§ **MATERIAL PROVIDED**:
____
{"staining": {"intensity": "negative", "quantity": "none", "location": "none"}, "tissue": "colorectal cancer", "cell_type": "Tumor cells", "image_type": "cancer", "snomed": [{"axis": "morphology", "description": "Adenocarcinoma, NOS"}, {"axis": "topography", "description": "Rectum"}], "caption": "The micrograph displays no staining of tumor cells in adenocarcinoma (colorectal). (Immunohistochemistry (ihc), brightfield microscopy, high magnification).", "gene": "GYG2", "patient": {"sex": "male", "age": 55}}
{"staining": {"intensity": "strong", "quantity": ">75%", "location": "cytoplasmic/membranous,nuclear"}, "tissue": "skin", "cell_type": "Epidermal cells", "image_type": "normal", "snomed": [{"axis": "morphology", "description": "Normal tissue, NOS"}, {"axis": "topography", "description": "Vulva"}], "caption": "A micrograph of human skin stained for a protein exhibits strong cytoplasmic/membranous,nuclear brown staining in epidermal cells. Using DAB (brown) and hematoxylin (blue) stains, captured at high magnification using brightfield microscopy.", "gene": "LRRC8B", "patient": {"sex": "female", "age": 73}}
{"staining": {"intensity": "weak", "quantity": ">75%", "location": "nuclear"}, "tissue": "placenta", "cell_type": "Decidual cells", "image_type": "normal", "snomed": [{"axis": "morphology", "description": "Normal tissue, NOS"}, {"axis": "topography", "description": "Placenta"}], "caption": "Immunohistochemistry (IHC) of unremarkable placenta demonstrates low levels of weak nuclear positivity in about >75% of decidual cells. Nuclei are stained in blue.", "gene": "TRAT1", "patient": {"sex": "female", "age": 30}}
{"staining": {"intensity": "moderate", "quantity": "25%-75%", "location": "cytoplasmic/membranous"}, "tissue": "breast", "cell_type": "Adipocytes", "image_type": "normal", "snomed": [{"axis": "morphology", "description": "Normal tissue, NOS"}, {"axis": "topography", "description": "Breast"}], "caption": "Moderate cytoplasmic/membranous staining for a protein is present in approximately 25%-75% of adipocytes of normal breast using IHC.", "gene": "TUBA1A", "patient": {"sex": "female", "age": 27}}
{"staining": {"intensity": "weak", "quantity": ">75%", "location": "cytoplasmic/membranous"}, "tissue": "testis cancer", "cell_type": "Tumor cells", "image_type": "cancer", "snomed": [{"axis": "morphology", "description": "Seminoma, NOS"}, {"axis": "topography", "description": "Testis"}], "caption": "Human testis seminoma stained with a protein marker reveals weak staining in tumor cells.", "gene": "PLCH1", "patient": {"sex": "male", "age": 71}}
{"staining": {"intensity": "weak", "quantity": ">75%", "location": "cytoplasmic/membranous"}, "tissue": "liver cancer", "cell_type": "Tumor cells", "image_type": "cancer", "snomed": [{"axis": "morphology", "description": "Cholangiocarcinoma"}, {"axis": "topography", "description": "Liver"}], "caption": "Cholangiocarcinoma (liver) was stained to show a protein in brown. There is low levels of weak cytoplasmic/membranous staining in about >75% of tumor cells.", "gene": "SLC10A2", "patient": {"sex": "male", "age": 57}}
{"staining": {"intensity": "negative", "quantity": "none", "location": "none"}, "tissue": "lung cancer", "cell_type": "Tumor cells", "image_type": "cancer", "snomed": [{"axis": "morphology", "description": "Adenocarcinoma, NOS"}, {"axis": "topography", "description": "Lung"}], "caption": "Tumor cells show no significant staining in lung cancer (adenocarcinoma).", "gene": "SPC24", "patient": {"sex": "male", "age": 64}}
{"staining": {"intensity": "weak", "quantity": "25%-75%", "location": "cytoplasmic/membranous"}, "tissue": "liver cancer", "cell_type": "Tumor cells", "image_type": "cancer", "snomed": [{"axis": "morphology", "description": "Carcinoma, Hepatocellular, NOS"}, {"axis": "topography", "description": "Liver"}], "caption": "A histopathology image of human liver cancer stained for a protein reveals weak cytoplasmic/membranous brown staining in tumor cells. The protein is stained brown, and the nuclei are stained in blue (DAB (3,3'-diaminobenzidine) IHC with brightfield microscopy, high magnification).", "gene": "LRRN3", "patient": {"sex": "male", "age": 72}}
____
§ **AIM OF THE EXERCISE**:
Every line of the listing above is to be set down again without any change.

§ **TASK RESPONSE**:
{"staining": {"intensity": "negative", "quantity": "none", "location": "none"}, "tissue": "colorectal cancer", "cell_type": "Tumor cells", "image_type": "cancer", "snomed": [{"axis": "morphology", "description": "Adenocarcinoma, NOS"}, {"axis": "topography", "description": "Rectum"}], "caption": "The micrograph displays no staining of tumor cells in adenocarcinoma (colorectal). (Immunohistochemistry (ihc), brightfield microscopy, high magnification).", "gene": "GYG2", "patient": {"sex": "male", "age": 55}}
{"staining": {"intensity": "strong", "quantity": ">75%", "location": "cytoplasmic/membranous,nuclear"}, "tissue": "skin", "cell_type": "Epidermal cells", "image_type": "normal", "snomed": [{"axis": "morphology", "description": "Normal tissue, NOS"}, {"axis": "topography", "description": "Vulva"}], "caption": "A micrograph of human skin stained for a protein exhibits strong cytoplasmic/membranous,nuclear brown staining in epidermal cells. Using DAB (brown) and hematoxylin (blue) stains, captured at high magnification using brightfield microscopy.", "gene": "LRRC8B", "patient": {"sex": "female", "age": 73}}
{"staining": {"intensity": "weak", "quantity": ">75%", "location": "nuclear"}, "tissue": "placenta", "cell_type": "Decidual cells", "image_type": "normal", "snomed": [{"axis": "morphology", "description": "Normal tissue, NOS"}, {"axis": "topography", "description": "Placenta"}], "caption": "Immunohistochemistry (IHC) of unremarkable placenta demonstrates low levels of weak nuclear positivity in about >75% of decidual cells. Nuclei are stained in blue.", "gene": "TRAT1", "patient": {"sex": "female", "age": 30}}
{"staining": {"intensity": "moderate", "quantity": "25%-75%", "location": "cytoplasmic/membranous"}, "tissue": "breast", "cell_type": "Adipocytes", "image_type": "normal", "snomed": [{"axis": "morphology", "description": "Normal tissue, NOS"}, {"axis": "topography", "description": "Breast"}], "caption": "Moderate cytoplasmic/membranous staining for a protein is present in approximately 25%-75% of adipocytes of normal breast using IHC.", "gene": "TUBA1A", "patient": {"sex": "female", "age": 27}}
{"staining": {"intensity": "weak", "quantity": ">75%", "location": "cytoplasmic/membranous"}, "tissue": "testis cancer", "cell_type": "Tumor cells", "image_type": "cancer", "snomed": [{"axis": "morphology", "description": "Seminoma, NOS"}, {"axis": "topography", "description": "Testis"}], "caption": "Human testis seminoma stained with a protein marker reveals weak staining in tumor cells.", "gene": "PLCH1", "patient": {"sex": "male", "age": 71}}
{"staining": {"intensity": "weak", "quantity": ">75%", "location": "cytoplasmic/membranous"}, "tissue": "liver cancer", "cell_type": "Tumor cells", "image_type": "cancer", "snomed": [{"axis": "morphology", "description": "Cholangiocarcinoma"}, {"axis": "topography", "description": "Liver"}], "caption": "Cholangiocarcinoma (liver) was stained to show a protein in brown. There is low levels of weak cytoplasmic/membranous staining in about >75% of tumor cells.", "gene": "SLC10A2", "patient": {"sex": "male", "age": 57}}
{"staining": {"intensity": "negative", "quantity": "none", "location": "none"}, "tissue": "lung cancer", "cell_type": "Tumor cells", "image_type": "cancer", "snomed": [{"axis": "morphology", "description": "Adenocarcinoma, NOS"}, {"axis": "topography", "description": "Lung"}], "caption": "Tumor cells show no significant staining in lung cancer (adenocarcinoma).", "gene": "SPC24", "patient": {"sex": "male", "age": 64}}
{"staining": {"intensity": "weak", "quantity": "25%-75%", "location": "cytoplasmic/membranous"}, "tissue": "liver cancer", "cell_type": "Tumor cells", "image_type": "cancer", "snomed": [{"axis": "morphology", "description": "Carcinoma, Hepatocellular, NOS"}, {"axis": "topography", "description": "Liver"}], "caption": "A histopathology image of human liver cancer stained for a protein reveals weak cytoplasmic/membranous brown staining in tumor cells. The protein is stained brown, and the nuclei are stained in blue (DAB (3,3'-diaminobenzidine) IHC with brightfield microscopy, high magnification).", "gene": "LRRN3", "patient": {"sex": "male", "age": 72}}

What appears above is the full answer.